::: Entries provided

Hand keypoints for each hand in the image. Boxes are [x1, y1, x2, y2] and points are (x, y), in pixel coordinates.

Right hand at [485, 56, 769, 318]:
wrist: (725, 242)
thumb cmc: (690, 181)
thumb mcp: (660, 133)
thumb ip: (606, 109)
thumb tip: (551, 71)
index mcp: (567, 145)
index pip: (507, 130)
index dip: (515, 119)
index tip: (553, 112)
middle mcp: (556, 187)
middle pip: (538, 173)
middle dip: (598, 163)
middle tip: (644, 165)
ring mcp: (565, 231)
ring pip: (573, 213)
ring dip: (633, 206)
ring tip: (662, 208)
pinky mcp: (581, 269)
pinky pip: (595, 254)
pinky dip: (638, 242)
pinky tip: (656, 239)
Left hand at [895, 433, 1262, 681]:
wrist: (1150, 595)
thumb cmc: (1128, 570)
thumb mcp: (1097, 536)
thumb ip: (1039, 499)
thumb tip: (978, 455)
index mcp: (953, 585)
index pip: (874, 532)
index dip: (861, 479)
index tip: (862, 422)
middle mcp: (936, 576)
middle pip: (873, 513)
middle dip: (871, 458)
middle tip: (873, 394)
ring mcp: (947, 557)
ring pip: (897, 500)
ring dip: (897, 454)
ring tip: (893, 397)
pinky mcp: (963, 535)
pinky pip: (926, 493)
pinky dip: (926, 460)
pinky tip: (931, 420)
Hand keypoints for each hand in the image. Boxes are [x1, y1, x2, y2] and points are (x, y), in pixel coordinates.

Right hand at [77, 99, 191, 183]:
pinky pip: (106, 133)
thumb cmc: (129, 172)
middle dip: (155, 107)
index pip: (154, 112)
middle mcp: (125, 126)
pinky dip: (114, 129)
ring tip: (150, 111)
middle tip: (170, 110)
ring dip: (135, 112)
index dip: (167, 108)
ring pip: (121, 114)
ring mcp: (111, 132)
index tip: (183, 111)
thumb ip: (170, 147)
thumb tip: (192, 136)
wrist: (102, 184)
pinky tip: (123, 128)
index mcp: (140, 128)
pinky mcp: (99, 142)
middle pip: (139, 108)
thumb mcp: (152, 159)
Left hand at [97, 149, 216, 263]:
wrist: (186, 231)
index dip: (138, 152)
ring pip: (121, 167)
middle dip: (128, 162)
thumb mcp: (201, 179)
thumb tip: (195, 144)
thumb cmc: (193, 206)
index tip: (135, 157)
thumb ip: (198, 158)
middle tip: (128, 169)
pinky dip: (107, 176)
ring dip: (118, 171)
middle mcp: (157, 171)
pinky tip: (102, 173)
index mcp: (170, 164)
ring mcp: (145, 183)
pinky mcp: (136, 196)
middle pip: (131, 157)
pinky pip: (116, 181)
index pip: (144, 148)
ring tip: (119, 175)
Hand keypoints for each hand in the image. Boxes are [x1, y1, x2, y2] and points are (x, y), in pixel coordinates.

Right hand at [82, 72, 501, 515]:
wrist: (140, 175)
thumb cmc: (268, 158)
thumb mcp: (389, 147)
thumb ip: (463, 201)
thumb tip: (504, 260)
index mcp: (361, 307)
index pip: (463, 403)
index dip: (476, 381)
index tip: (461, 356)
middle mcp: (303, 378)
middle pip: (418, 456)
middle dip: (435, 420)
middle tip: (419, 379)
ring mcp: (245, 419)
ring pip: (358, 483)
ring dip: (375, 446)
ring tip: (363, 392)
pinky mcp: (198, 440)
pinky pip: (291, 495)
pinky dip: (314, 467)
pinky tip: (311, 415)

::::::

_Aim of the exercise_.
Starting at the line that contains "pinky dip: (638, 242)" and stopping after the line that contains "thumb ip: (198, 158)", write out every line exactly as it appears above, and no other line.

_Task solution_.
pinky dip: (638, 242)
pinky tip: (656, 239)
Left hand at [895, 433, 1262, 681]:
wrist: (1150, 595)
thumb cmc: (1128, 570)
thumb mcp: (1097, 536)
thumb ip: (1039, 499)
thumb tip: (978, 455)
index mcp: (953, 585)
index pip: (874, 532)
index dip: (861, 479)
index tip: (862, 422)
middle mcp: (936, 576)
middle pip: (873, 513)
middle dip: (871, 458)
middle tip: (873, 394)
ring mcp: (947, 557)
ring pip: (897, 500)
ring dip: (897, 454)
ring tip: (893, 397)
pinky mcp: (963, 535)
pinky pip: (926, 493)
pinky dip: (926, 460)
pinky tip: (931, 420)
Hand keypoints for each hand in the image. Boxes are [x1, y1, x2, y2] and points are (x, y), in pixel coordinates.

Right hand at [77, 99, 191, 183]:
pinky pip: (106, 133)
thumb cmc: (129, 172)
middle dip: (155, 107)
index pip: (154, 112)
middle mcp: (125, 126)
pinky dip: (114, 129)
ring tip: (150, 111)
middle tip: (170, 110)
ring dip: (135, 112)
index dip: (167, 108)
ring pip: (121, 114)
ring mcp: (111, 132)
index tip: (183, 111)
thumb ip: (170, 147)
thumb tip: (192, 136)
wrist: (102, 184)
pinky tip: (123, 128)
index mcp: (140, 128)
pinky mcp: (99, 142)
middle pip: (139, 108)
thumb mcp: (152, 159)
Left hand at [97, 149, 216, 263]:
wrist: (186, 231)
index dip: (138, 152)
ring pip: (121, 167)
middle dip: (128, 162)
thumb mcp: (201, 179)
thumb tip: (195, 144)
thumb cmc: (193, 206)
index tip: (135, 157)
thumb ip: (198, 158)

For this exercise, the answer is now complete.